Family words like anh, ba, and cha are extremely important in Vietnamese because Vietnamese doesn’t have pronouns like other languages. So if you are talking to a man slightly older than you, you might say "Hello older brother. How is older brother? Would older brother like a drink?", using the word "older brother" instead of "you". When the slightly older man answers, he will call himself "older brother" instead of "me", and will say "Yes, older brother would like a drink".
So if talking to a slightly older man, how would you say "You went out far."?
"Father" is only used for "you" when talking to your own father.
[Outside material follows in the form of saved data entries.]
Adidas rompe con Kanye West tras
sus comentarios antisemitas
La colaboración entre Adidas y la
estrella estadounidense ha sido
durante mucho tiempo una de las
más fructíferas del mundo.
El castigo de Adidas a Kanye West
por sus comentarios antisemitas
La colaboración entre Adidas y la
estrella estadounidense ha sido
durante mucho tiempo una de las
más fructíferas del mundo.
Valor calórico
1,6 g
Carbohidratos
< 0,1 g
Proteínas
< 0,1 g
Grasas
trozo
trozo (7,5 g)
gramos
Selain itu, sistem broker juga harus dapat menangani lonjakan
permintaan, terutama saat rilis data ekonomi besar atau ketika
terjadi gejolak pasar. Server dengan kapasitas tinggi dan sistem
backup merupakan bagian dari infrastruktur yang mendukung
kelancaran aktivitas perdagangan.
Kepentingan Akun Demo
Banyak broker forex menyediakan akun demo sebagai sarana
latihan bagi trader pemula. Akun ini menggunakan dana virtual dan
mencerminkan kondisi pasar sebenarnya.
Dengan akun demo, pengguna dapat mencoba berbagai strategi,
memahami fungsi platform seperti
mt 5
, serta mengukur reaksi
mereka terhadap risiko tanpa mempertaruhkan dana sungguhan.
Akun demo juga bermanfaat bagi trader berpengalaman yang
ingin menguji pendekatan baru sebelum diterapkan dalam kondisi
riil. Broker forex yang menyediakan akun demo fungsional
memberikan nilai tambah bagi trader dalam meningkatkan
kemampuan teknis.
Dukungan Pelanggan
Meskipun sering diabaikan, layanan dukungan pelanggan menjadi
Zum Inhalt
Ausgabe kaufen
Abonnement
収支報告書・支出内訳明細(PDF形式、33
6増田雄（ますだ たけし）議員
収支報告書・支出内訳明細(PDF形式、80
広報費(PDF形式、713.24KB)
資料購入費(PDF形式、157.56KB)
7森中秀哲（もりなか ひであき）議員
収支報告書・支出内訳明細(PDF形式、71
But "older brother" is used for talking to any man who is the same age as your older brother, for people who aren’t related to you.
sing is ca like singing a carol.
Vietnamese people like to joke that karaoke comes from the Vietnamese ca ra OK, meaning singing out is OK.
see is xem (pronounced sem). It is similar to English.
Xem can also mean watch, or look.
The letter I sounds like i in it or ea in eat. At the end of a word it is the long ee, but in the middle of a word it is the shorter i.
go is đi (pronounced dee)
In Vietnamese, the letter D is always written with a line through the top:
Don’t forget to dot your is and cross your ds! You will need to cut and paste them.
To make any command in Vietnamese, you just put the word go! on the end. So if you want to tell someone to "sing!" you say "sing go!"
But if you want to be very polite, you can use the word xin (pronounced sin), meaning please. Literally xin means beg, so you are saying I beg you to .... Perhaps because begging is a sin.
The F sound is always written PH like in phone or photo, in Vietnamese. And Vietnamese people can’t say lm, so the Vietnamese word for film is just phim (pronounced fim).
Remember that you don’t need the word to in Vietnamese.
You can combine vowel sounds together in Vietnamese. ia just sounds like i followed by a, but said quickly. Say i a, ia.
Beer is bia, it sounds the same as in English.
On the other hand, ai sounds like a followed by i, but said quickly. Say a i, ai. It sounds like the English word eye.
who is ai
You say whose beer the same way you say father’s beer.
I hope you sigh when you get something wrong, because the Vietnamese word for wrong or incorrect is sai.
The letter O in Vietnamese sounds like the o in top. It is the o in Saigon.
The Vietnamese word for big is to (like in top).
ao sounds like a followed by o. Say a o, ao. I think the a in ao sounds a bit more like the a in cat than it normally does. ao sounds a bit like in cow. But be careful to make sure it ends with an o sound and not a u (oo) sound, because ao and au are different sounds in Vietnamese.
Say hao nao braon cao.
How like in how big or how far is almost the same in Vietnamese, but it begins with the letter B instead. So you say bao big is it?, or bao far is it?.
In English, question words like "how", "what", or "where" get moved to the start of the sentence. In Vietnamese they stay at the end of the sentence where they belong.
How would you say How far is the car? (litterally, The car is how far?)
On the other hand, oa sounds like o followed by a. Sometimes it sounds a bit like wa or owa if you say it quickly.
The Vietnamese word for flower is "hoa".
That’s the end of lesson one. I hope you didn’t get too many sai.